Calon Hakim Agung Suharto Ditanya Soal Pidana Mati Terhadap Anak
Suharto ditanya panelis terkait pandangannya terhadap mekanisme peradilan anak di Indonesia hingga pandangannya terhadap pidana mati terhadap anak.
Penulis: Gita Irawan
Editor: Malvyandie Haryadi
Laporan Wartawan Tribunnews.com, Gita Irawan
TRIBUNNEWS.COM, JAKARTA - Calon Hakim Agung Kamar Pidana yang saat ini menjabat sebagai Panitera Muda Pidana Khusus pada Mahkamah Agung Republik Indonesia, Suharto, ditanya terkait pidana mati terhadap anak dalam proses Wawancara Terbuka Calon Hakim Agung 2021 hari kedua.
Awalnya Suharto ditanya panelis terkait pandangannya terhadap mekanisme peradilan anak di Indonesia hingga pandangannya terhadap pidana mati terhadap anak.
Untuk itu ia menegaskan anak tidak dapat dijatuhi pidana mati.
Hal itu disampaikannya dalam Wawancara Terbuka Calon Hakim Agung Tahun 2021 Hari Ke-2 yang disiarkan di kanal Youtube Komisi Yudisial pada Rabu (4/8/2021).
"Tidak. Untuk anak tidak dijatuhi pidana mati," tegas Suharto.
Baca juga: Jimly Asshiddiqie Tanya Putusan Bersejarah, Calon Hakim Agung Ini Bicara Vonis Bebas Eks Rektor IPDN
Ia juga mengatakan konsep peradilan anak sekarang ini semuanya berlaku restoratif justice dan ada mekanisme diversi.
Namun demikian dalam peradilan anak ada pembatasan-pembatasan tertentu sehingga ada terdakwa yang bisa ditahan atau diadili.
"Tetapi hakikatnya adalah restoratif justice. Itulah makanya ada semacam social report atau hadirnya Bapas untuk mengikuti kehadiran di persidangan anak dan mekanismenya juga sama dalam arti ada mekanisme persidangan yang tidak menggunakan atribut persidangan.
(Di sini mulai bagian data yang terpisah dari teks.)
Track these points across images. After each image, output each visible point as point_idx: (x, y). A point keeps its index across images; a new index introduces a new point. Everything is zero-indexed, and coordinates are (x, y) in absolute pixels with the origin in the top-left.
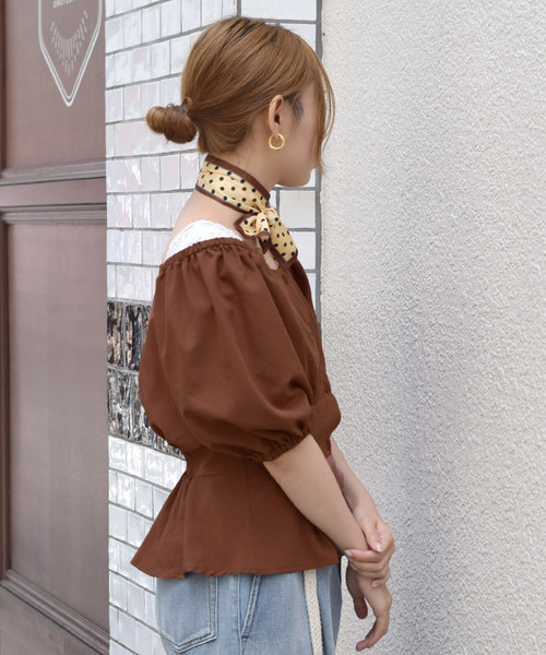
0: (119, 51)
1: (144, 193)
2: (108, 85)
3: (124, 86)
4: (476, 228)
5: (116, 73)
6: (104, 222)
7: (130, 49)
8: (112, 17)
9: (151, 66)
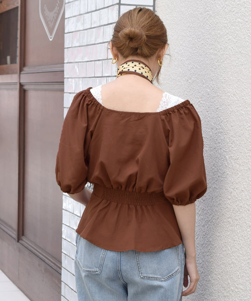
0: (71, 17)
1: (79, 78)
2: (66, 31)
3: (72, 32)
4: (218, 96)
5: (69, 26)
6: (62, 90)
7: (75, 16)
8: (68, 3)
9: (83, 24)
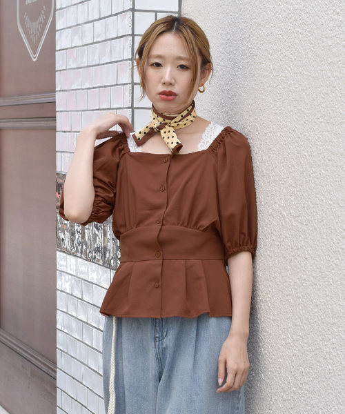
0: (64, 29)
1: (78, 111)
2: (57, 48)
3: (66, 49)
5: (62, 41)
6: (54, 129)
7: (70, 27)
8: (60, 9)
9: (82, 38)
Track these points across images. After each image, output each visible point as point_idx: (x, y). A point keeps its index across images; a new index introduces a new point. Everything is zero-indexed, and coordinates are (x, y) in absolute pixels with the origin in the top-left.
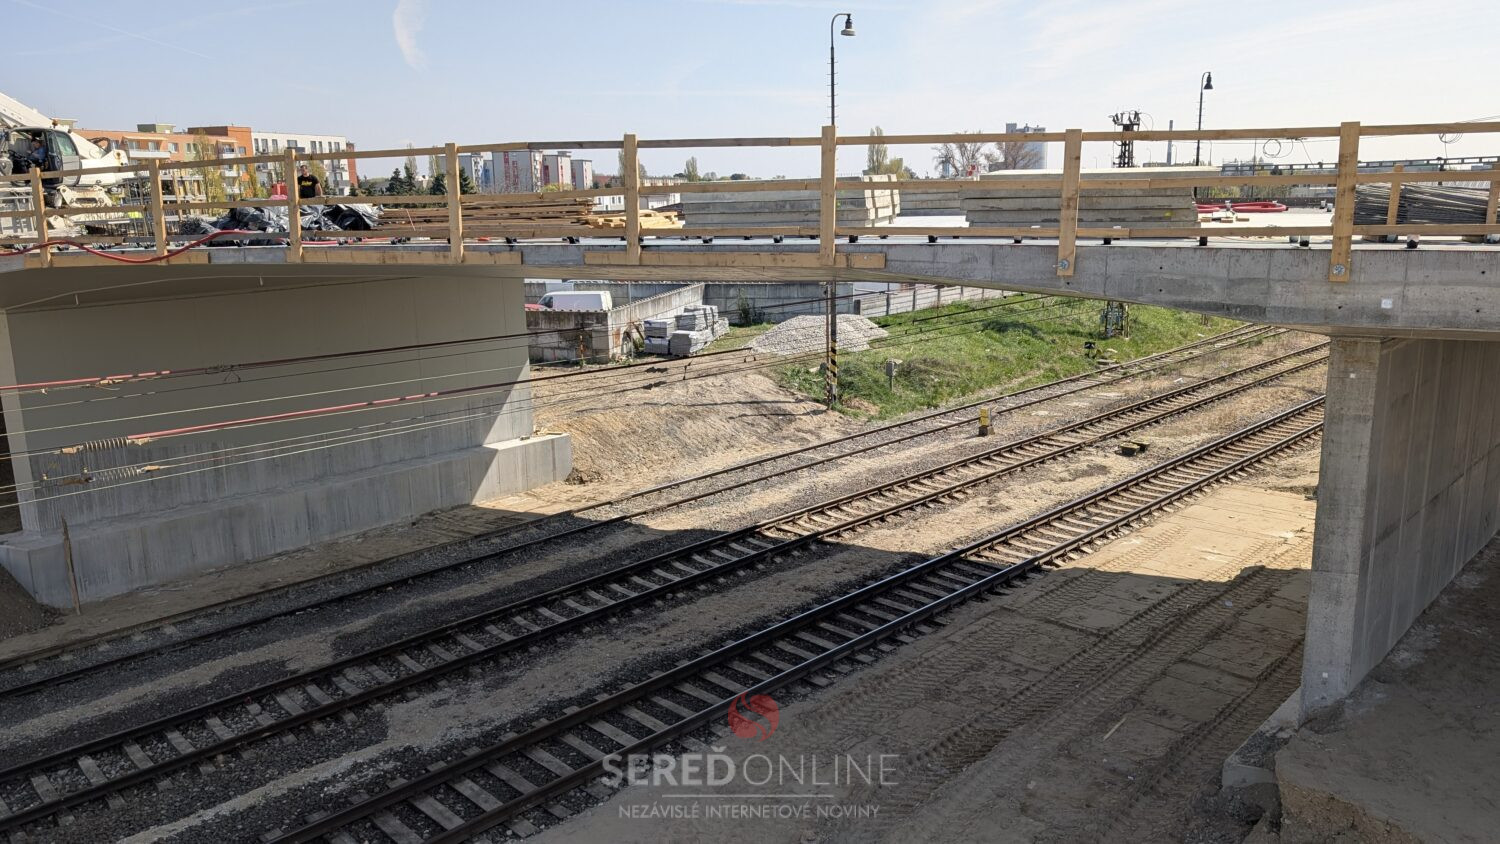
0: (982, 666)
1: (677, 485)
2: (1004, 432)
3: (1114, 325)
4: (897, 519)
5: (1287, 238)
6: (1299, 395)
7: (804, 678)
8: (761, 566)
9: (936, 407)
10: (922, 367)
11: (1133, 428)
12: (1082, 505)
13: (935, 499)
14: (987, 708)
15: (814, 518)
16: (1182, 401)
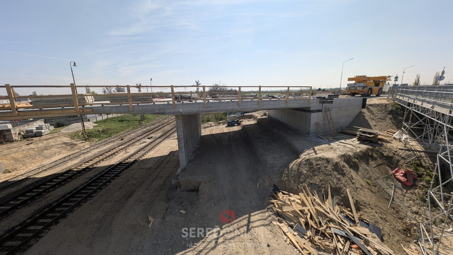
0: (129, 180)
1: (45, 166)
2: (126, 139)
3: (143, 119)
4: (106, 159)
5: (166, 102)
8: (74, 177)
9: (111, 137)
10: (107, 130)
11: (149, 134)
12: (143, 148)
13: (114, 154)
14: (131, 187)
16: (156, 129)
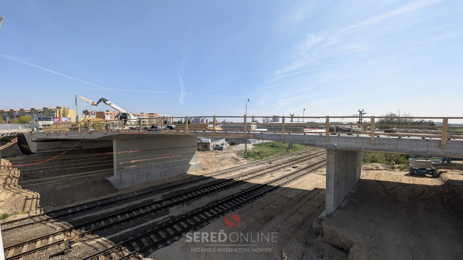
0: (270, 204)
1: (220, 171)
2: (273, 164)
3: (291, 147)
4: (256, 178)
5: (318, 134)
6: (322, 159)
7: (240, 205)
8: (233, 185)
9: (263, 159)
10: (260, 153)
11: (294, 163)
12: (286, 176)
13: (262, 174)
14: (271, 212)
15: (243, 177)
16: (302, 159)
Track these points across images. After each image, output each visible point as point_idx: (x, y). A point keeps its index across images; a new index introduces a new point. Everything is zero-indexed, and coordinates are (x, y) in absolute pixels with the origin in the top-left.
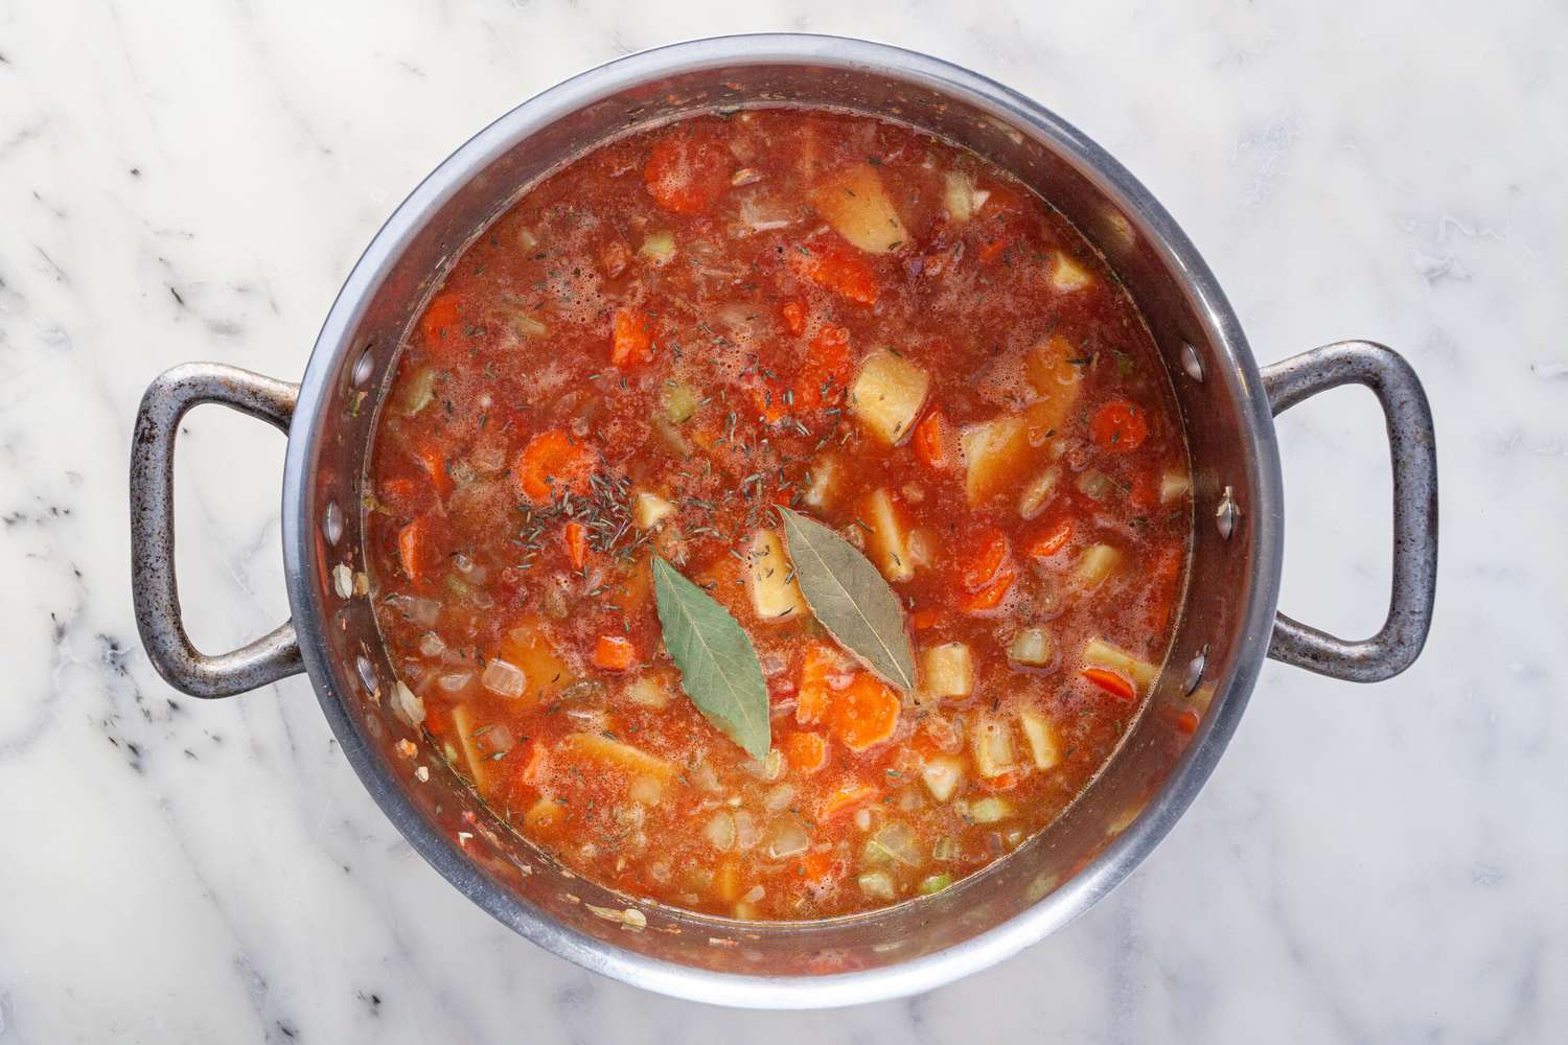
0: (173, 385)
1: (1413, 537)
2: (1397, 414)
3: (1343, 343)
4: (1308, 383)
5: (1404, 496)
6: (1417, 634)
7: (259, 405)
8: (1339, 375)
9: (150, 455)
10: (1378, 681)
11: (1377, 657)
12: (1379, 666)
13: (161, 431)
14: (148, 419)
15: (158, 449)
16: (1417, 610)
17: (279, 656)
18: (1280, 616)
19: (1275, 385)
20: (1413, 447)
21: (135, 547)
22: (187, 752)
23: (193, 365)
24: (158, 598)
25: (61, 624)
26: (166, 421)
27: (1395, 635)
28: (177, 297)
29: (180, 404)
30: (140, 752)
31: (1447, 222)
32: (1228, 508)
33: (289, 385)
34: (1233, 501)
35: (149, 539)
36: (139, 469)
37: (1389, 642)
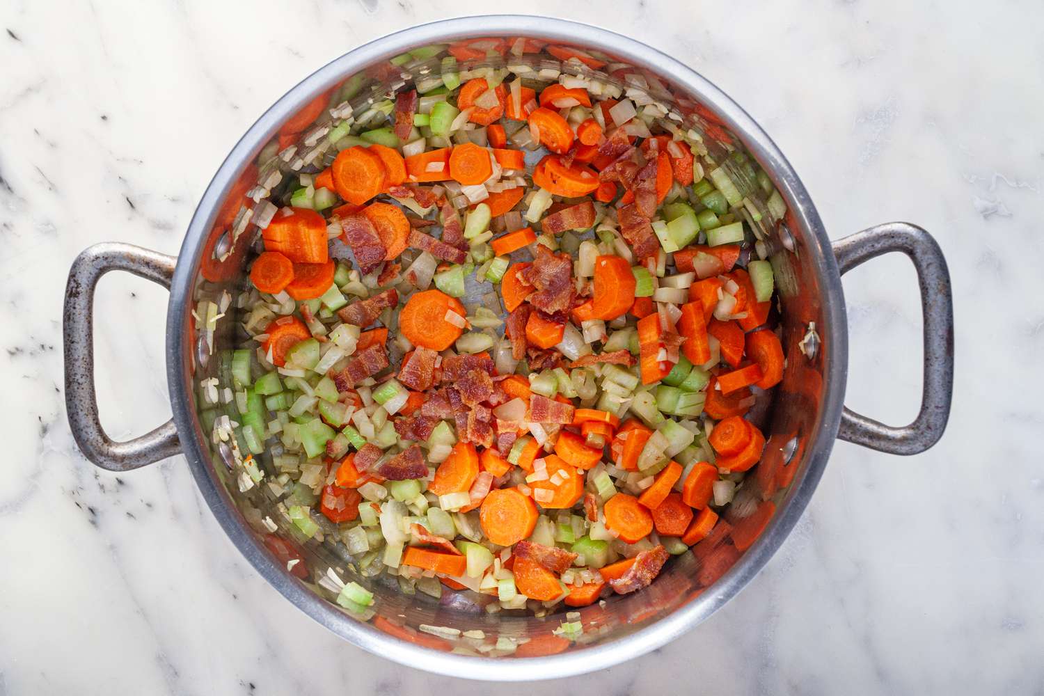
0: (92, 258)
1: (936, 356)
2: (926, 272)
3: (888, 224)
4: (865, 251)
6: (940, 422)
7: (150, 272)
8: (886, 246)
9: (77, 306)
11: (913, 438)
12: (914, 444)
13: (83, 289)
14: (75, 281)
15: (81, 302)
16: (940, 406)
17: (165, 442)
18: (846, 410)
19: (842, 253)
20: (936, 294)
21: (66, 368)
22: (128, 513)
23: (106, 244)
24: (82, 403)
25: (45, 424)
26: (87, 282)
27: (925, 422)
28: (131, 203)
29: (97, 271)
30: (97, 513)
31: (998, 177)
32: (811, 337)
33: (172, 257)
34: (815, 333)
35: (76, 363)
36: (69, 315)
37: (921, 428)
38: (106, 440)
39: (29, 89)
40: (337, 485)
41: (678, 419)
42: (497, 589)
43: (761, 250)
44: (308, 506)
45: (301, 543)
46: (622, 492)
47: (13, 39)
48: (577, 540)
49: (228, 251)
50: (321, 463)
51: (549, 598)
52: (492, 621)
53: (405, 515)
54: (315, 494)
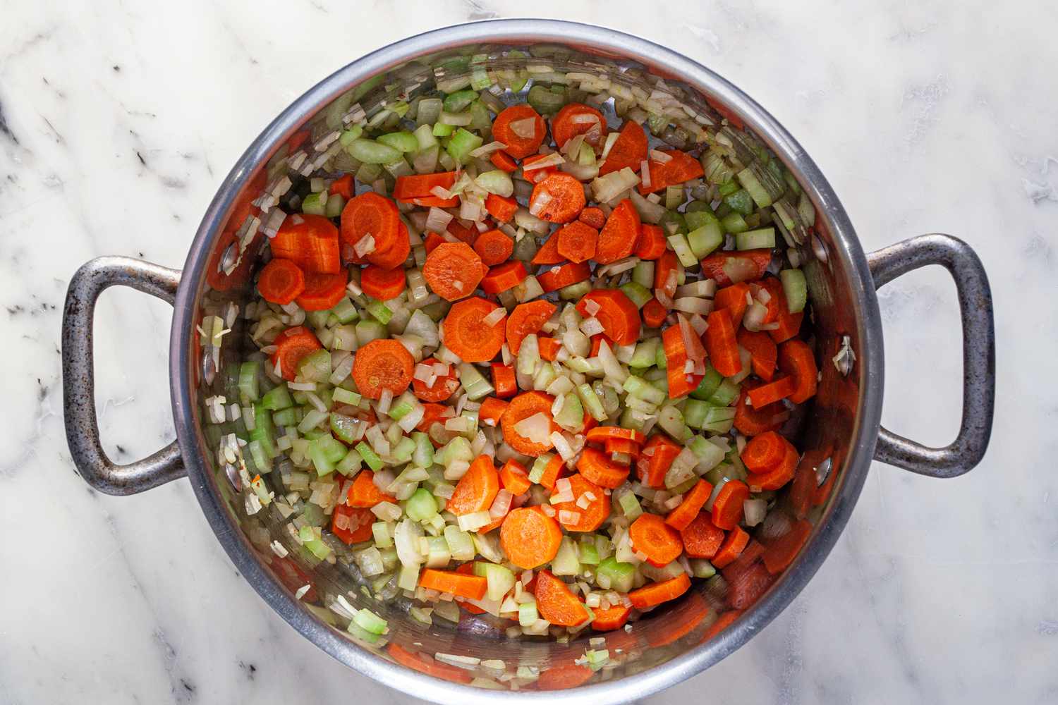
0: (92, 273)
1: (976, 374)
2: (965, 286)
3: (926, 235)
4: (902, 265)
5: (970, 345)
6: (981, 444)
7: (153, 287)
8: (923, 258)
9: (76, 323)
10: (953, 476)
11: (952, 459)
12: (954, 466)
13: (83, 304)
14: (74, 297)
15: (81, 318)
16: (981, 426)
17: (169, 465)
18: (883, 430)
19: (878, 267)
20: (977, 309)
21: (65, 388)
23: (106, 258)
24: (82, 425)
25: (44, 387)
26: (87, 299)
27: (965, 444)
28: (141, 159)
29: (97, 286)
32: (846, 354)
33: (176, 271)
34: (850, 348)
35: (76, 383)
36: (68, 333)
37: (961, 450)
38: (107, 463)
40: (348, 505)
41: (707, 435)
42: (517, 612)
43: (794, 258)
44: (319, 526)
45: (312, 567)
46: (649, 512)
48: (602, 562)
49: (235, 262)
50: (332, 481)
51: (574, 623)
52: (512, 646)
53: (422, 536)
54: (326, 514)
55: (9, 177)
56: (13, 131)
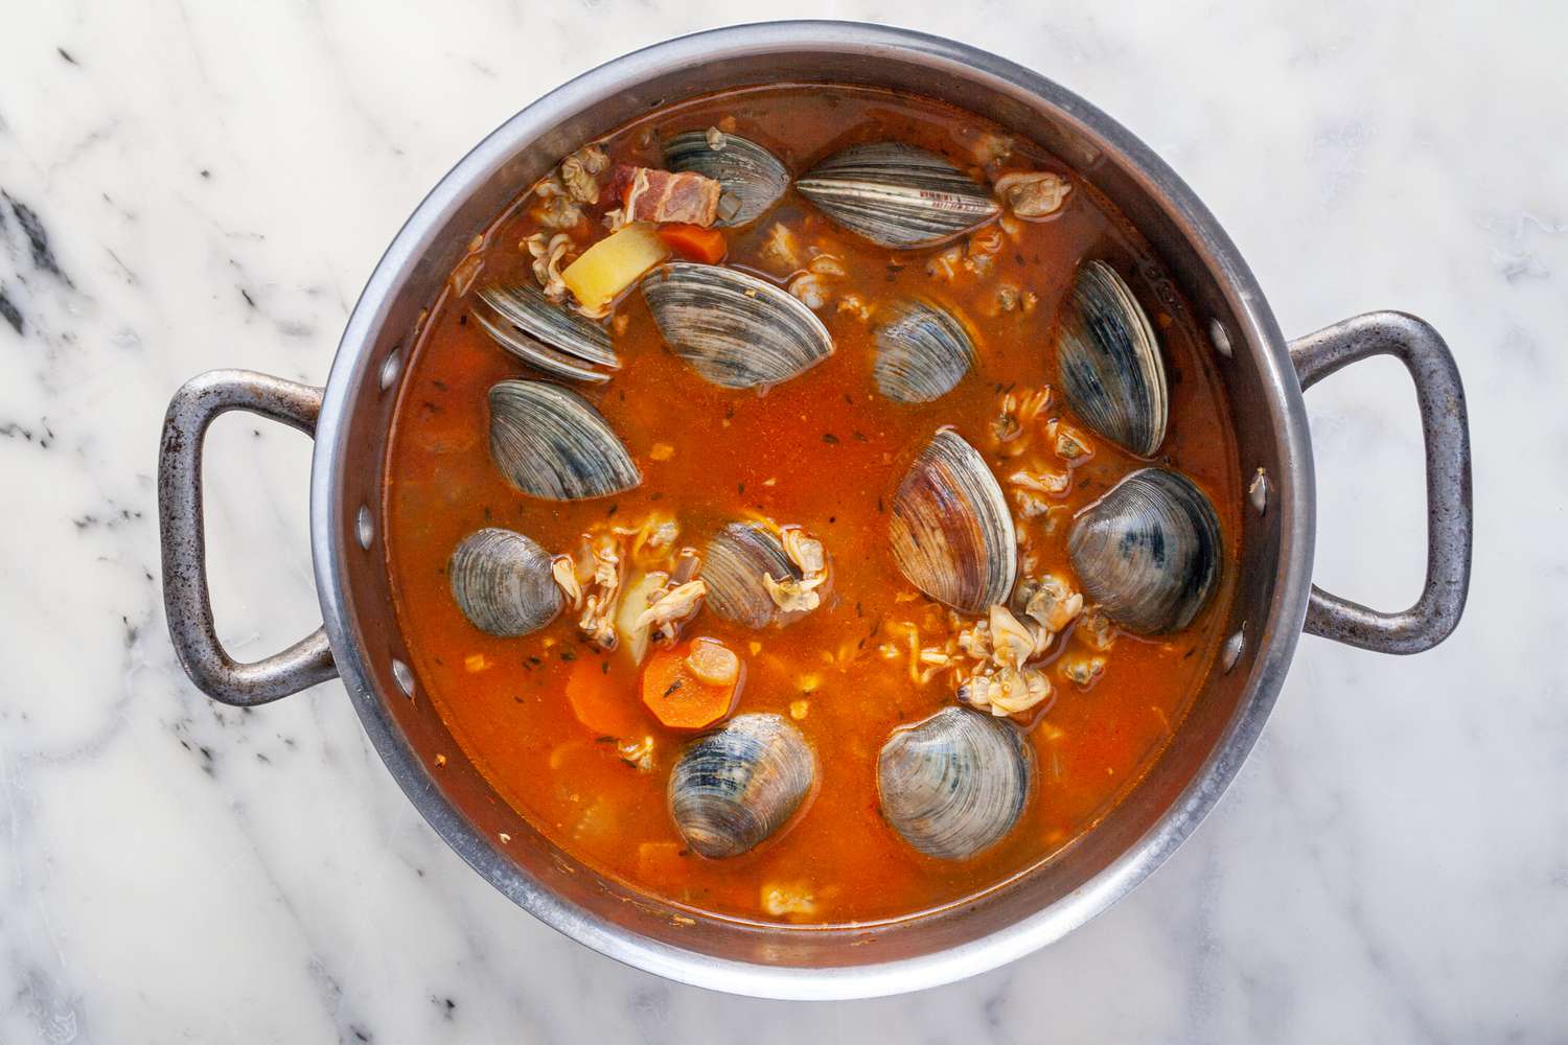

Jadi arahnya ke sana," kata Suharto.
Namun demikian, ia menjelaskan dalam peradilan anak masih ditemukan sejumlah masalah.
Menurut Suharto persoalan tersebut muncul di beberapa pemidanaan tatkala anak dijatuhkan pidana.
Dalam konsep pemidanaan anak, lanjut dia, adalah separuh maksimal ancaman dewasa.
Namun demikian, kata dia, tatkala anak menghadapi persoalan pidana atau anak berhadapan dengan hukum, para hakim justru menjatuhkan pidana separuh minimal.
Baca juga: Ketika Calon Hakim Agung Artha Theresia Dicecar Soal Pelanggaran HAM Berat Oleh Hikmahanto Juwana
"Ini problem yang di yuridis dan problem di praktik. Jadi lagi-lagi, kami pernah ada beberapa pidana non pemenjaraan tetapi efektifitasnya juga belum," kata dia.
Selain itu, ia juga mengungkapkan berdasarkan penelitian, mekanisme diversi atau pengalihan penyelesaian perkara dari proses peradilan ke proses di luar peradilan pidana, tingkat keberhasilannya juga belum memuaskan.
Hal itu karena untuk perkara-perkara besar apalagi yang menimbulkan korban nyawa, dukungan masyarakat terhadap penegakan hukum pada anak yang berhadapan dengan hukum menjadi problema.
Ia menjelaskan orientasi para pihak yang melakukan diversi agak susah atau khususnya bagi para korban.
Menemukan dua pihak yang bersengketa di mana yang satu menghendaki proses hukum yang ditegakkan kepada anak berhadapan dengan hukum yang notabene adalah terdakwa, namun di sisi lain adalah korban masih sulit.
Namun demikian, sepanjang persoalannya bukan nyawa, tidak menyangkut hal-hal yang susila, atau persoalannya yang tidak menyangkut hal-hal yang oleh masyarakat dimaklumi oleh diversi, hal tersebut sangat mungkin.
"Tetapi kalau sudah ada nyawa melayang, pelakunya anak, tetapi layak diadili, katakanlah 12 tahun ke atas, layak ditahan, itu mengembalikan ke keseimbangan hukum seperti semula untuk tercapai diversi itu dengan konsep restoratif justice itu agaknya sulit," kata dia.